Although we only attended events in Wolfville there were other concerts, etc. held in Kentville, Grand Pre and Windsor. Fortunately, most of these entertainers also performed in Wolfville so we didn’t miss a whole lot. The other thing about the Festival is that there was something for all ages. There was the Fresh Beat Rhythm parade which is the heart of the festival on Saturday at noon. Besides the parade, kids and adults enjoyed a puppet show with Maritime Marionettes and kids 7 years and younger attended a fun session of singing, dancing and playing rhythm instruments.

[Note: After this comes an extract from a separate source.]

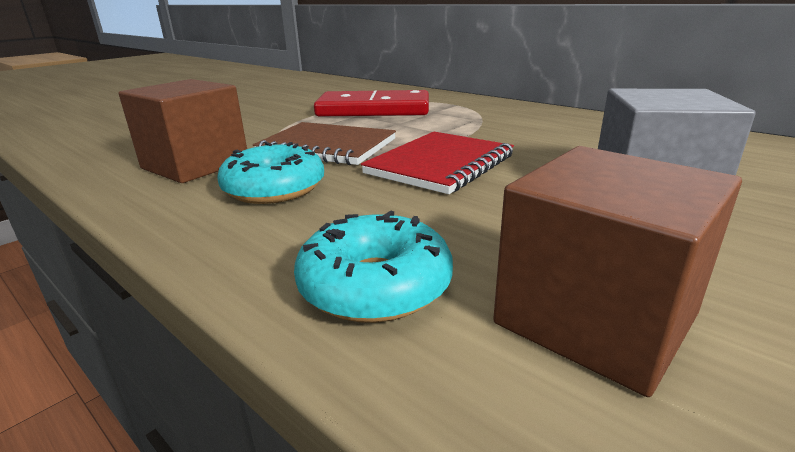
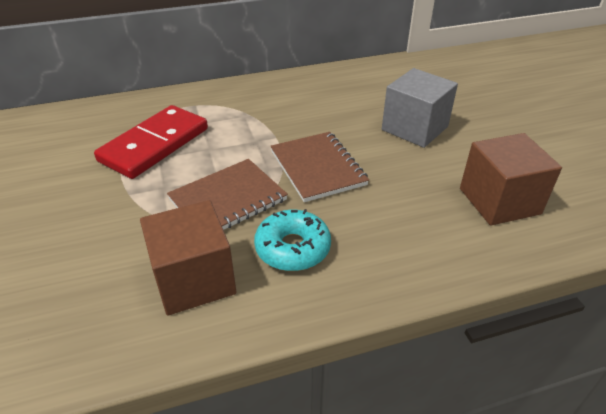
camera: 60 degrees left, 15 degrees up
(375, 285) = (444, 246): turquoise donut -> none
(440, 165) = (318, 168): red notebook -> brown notebook

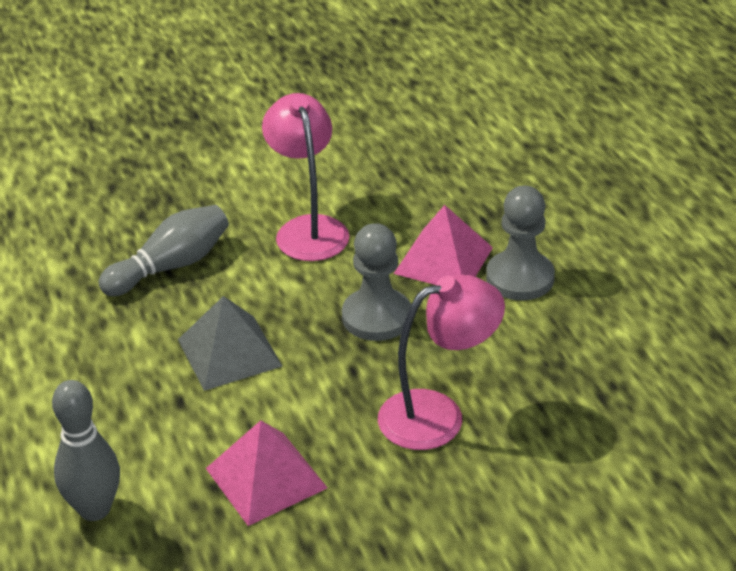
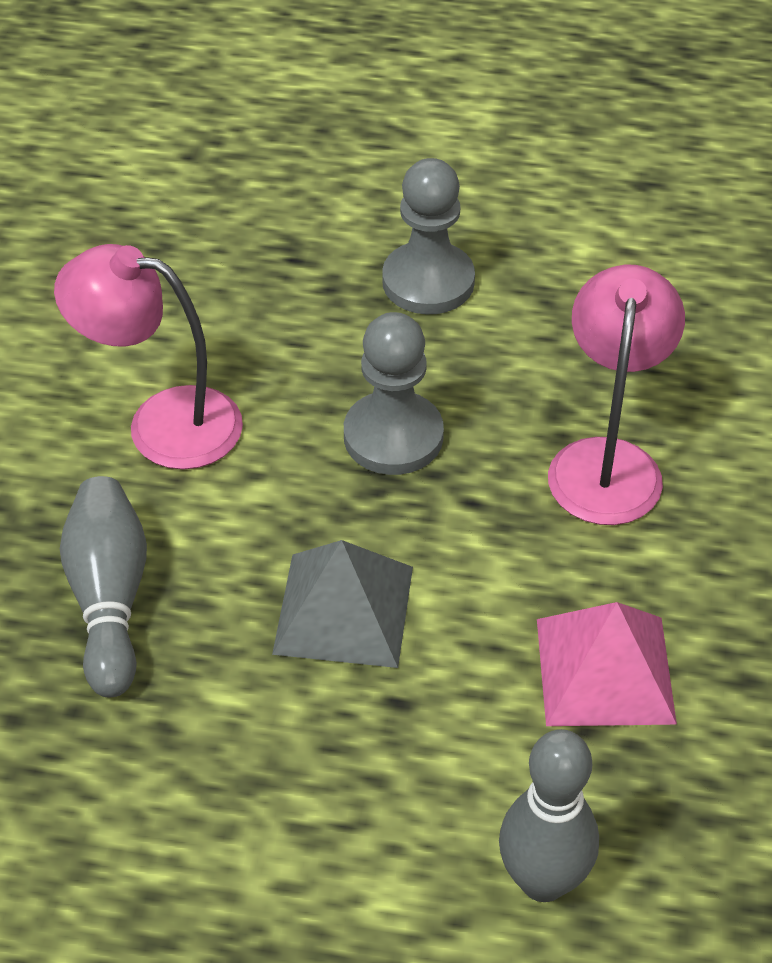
camera: 60 degrees left, 10 degrees up
(443, 260) = (339, 329): pink pyramid -> none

It was great to see all the different venues in Wolfville that hosted the individual acts such as Al Whittle Theatre, Farmer’s Market, Convocation Hall, Wolfville Baptist Church, Festival Theatre, Wolfville Memorial Library, Acadia Art Gallery (where a photography workshop was conducted), Acadia’s KCIC Garden Room, Tangled Garden in Grand Pre, and the Festival Tent set up at Clock Park. I was also impressed with how well the event was organized and all the support it received at the federal, provincial, and municipal levels, as well as from individuals, businesses, the 175+ volunteers, and of course the attendees.
Needless to say, this was the best music event I have ever attended and we look forward to next year.